Arrow-right Camera
The Spokesman-Review Newspaper
Spokane, Washington  Est. May 19, 1883

Guard battles FBI at federal prison shootout

Brent Kallestad Associated Press

TALLAHASSEE, Fla. – A furious gunbattle erupted inside a federal prison Wednesday when a guard opened fire on FBI agents who had come to arrest him and several others on charges of having sex with female inmates in exchange for money and contraband. Two people were killed and another was wounded.

The dead were the guard and a U.S. Justice Department investigator. A prison employee helping with the arrest was hospitalized.

Six guards in all had been indicted Tuesday on charges they had sex with the women by bribing them with money and contraband in a scheme that went on for two years. The contraband was not specified.

When FBI agents and Justice Department investigators arrived at the prison Wednesday to arrest the men, one of the indicted guards shot a federal correctional officer, said FBI spokesman John Girgenti. He said the officers fired back.

The guard fired with a personal weapon, wounding a Bureau of Prisons employee who was assisting with the arrest. Agents from the Justice Department’s inspector general’s office returned fire, killing the guard. A Justice Department agent was killed in the exchange. It was not immediately clear who fired that fatal shot.

“These agents were out just trying to do their job, trying to do an arrest in a very controlled situation, and it just didn’t come down exactly as planned,” FBI agent Michael Folmar said.

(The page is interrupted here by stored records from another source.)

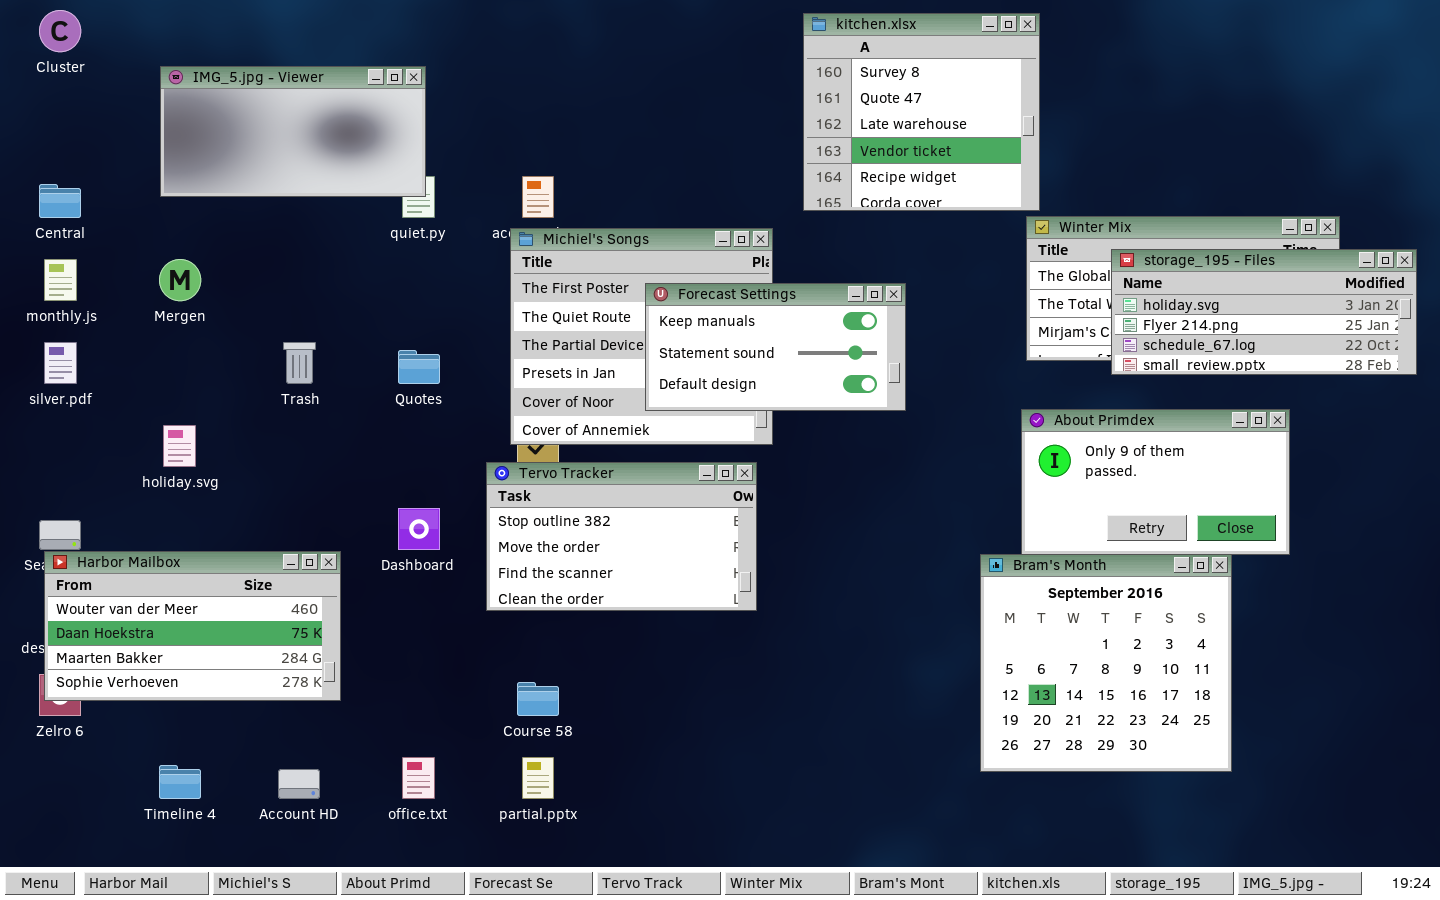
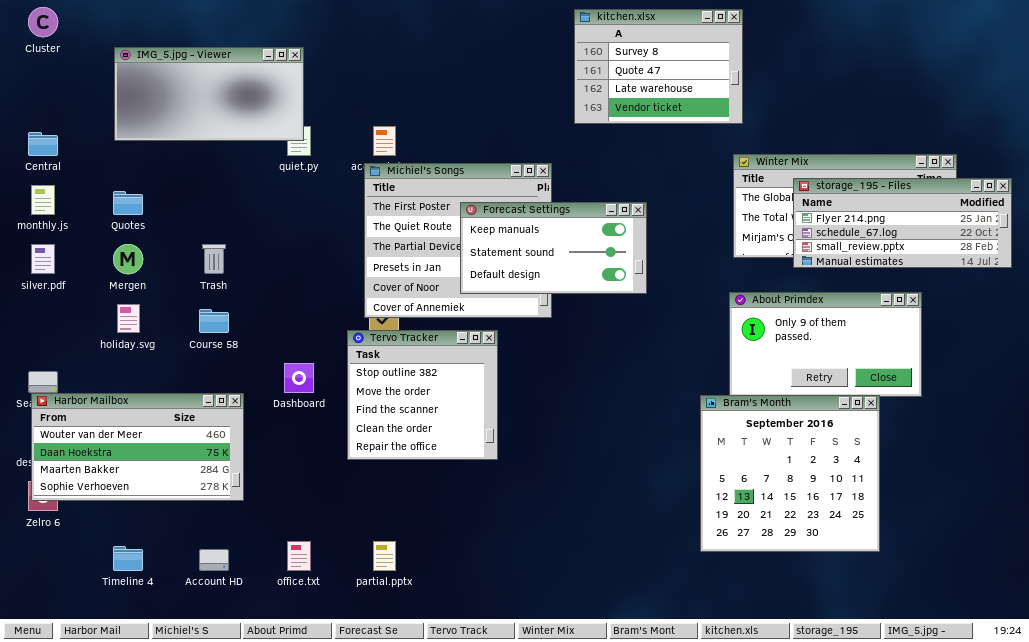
kitchen.xlsx: [803,13,1040,211] -> [574,9,743,124], resized
storage_195 - Files: [1111,249,1417,375] -> [793,178,1012,268], scrolled down 1 row
Mergen: [159,259,201,301] -> [113,244,143,274], moved
Quotes: [398,350,440,384] -> [113,191,143,215], moved
Tervo Tracker: [486,462,757,611] -> [347,330,498,460], resized
Course 58: [517,682,559,716] -> [199,309,229,333], moved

Federal Bureau of Prisons spokeswoman Carla Wilson said the prison had been locked down.

Officials did not release the gunman’s identity, but lawyer Tim Jansen said the gunman was Ralph Hill, the guard who was his client.

Jansen said Hill’s behavior was “totally out of character” for the Air Force veteran. “He had no criminal history or issues of violence in his background,” Jansen said. Hill, 43, had voluntarily supplied a saliva sample after authorities began investigating the sex-for-contraband scandal in November, Jansen said.

The slain Justice Department agent was identified as William “Buddy” Sentner, 44, who formerly worked for the Secret Service before joining the inspector general’s office in 2002.